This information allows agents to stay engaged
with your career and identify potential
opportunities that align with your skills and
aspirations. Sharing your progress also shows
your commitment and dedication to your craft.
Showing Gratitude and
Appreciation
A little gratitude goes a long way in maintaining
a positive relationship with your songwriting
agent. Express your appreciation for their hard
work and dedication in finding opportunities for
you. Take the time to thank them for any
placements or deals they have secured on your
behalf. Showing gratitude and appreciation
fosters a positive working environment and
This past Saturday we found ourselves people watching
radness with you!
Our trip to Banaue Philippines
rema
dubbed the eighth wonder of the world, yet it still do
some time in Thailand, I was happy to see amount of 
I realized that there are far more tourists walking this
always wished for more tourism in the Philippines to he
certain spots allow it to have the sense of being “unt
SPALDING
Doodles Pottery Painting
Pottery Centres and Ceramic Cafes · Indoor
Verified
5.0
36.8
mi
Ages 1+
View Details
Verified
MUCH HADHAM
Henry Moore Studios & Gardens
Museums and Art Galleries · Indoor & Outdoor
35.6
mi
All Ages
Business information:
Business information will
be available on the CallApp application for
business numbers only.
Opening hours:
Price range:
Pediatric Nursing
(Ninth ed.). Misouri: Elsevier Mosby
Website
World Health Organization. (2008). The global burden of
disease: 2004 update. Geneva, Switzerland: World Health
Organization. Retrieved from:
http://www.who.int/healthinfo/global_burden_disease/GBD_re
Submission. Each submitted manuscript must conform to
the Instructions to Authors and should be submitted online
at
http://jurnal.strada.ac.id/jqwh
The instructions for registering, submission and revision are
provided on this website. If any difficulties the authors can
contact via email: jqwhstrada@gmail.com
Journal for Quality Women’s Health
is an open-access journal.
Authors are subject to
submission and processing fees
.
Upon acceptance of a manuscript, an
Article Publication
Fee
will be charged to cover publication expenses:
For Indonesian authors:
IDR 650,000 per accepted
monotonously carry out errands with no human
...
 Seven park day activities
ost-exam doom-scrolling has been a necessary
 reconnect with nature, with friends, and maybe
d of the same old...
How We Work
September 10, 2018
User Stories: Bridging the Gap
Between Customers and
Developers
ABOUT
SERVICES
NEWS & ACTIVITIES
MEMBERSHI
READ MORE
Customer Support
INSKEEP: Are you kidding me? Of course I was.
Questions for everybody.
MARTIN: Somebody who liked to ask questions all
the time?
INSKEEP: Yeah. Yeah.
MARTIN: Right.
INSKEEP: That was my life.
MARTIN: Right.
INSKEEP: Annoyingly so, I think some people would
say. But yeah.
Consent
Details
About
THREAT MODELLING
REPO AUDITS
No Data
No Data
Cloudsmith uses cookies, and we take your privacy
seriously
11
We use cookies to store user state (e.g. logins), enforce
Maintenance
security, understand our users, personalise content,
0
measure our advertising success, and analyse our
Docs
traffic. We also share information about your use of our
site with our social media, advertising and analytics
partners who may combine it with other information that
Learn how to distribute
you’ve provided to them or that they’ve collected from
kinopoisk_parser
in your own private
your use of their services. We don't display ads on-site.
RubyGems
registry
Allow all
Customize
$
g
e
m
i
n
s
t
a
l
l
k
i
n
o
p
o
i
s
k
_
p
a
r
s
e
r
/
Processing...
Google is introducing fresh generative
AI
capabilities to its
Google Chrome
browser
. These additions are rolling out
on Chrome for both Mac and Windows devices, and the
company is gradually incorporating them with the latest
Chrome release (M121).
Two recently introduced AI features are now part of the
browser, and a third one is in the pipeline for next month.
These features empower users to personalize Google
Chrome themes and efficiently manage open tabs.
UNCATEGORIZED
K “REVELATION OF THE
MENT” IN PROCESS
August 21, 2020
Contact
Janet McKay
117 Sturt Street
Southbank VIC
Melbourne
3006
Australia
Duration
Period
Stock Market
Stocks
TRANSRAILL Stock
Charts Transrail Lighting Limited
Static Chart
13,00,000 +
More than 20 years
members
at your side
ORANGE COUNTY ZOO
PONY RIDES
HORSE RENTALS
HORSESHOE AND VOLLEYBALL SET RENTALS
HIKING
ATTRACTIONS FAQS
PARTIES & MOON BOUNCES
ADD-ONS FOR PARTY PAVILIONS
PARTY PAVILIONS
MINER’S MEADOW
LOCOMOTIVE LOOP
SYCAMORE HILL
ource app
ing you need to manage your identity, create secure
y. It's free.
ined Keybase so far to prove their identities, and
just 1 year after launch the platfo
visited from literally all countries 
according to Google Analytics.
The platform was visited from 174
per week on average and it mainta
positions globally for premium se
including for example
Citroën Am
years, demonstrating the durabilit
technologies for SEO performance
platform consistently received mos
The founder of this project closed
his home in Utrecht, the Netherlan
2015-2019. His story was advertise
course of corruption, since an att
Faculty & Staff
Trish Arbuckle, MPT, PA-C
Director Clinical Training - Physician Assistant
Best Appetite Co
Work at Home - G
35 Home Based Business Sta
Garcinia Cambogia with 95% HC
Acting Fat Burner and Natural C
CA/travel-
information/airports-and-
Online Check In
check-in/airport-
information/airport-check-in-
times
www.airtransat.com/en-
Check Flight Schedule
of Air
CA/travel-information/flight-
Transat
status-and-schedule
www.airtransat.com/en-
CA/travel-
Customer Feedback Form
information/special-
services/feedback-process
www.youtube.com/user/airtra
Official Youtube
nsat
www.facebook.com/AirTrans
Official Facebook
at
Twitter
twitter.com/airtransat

+++++

**Work to be completed:**
Every line of the listing that includes the word "dedication" must be copied.

**Written solution:**
your commitment and dedication to your craft.
work and dedication in finding opportunities for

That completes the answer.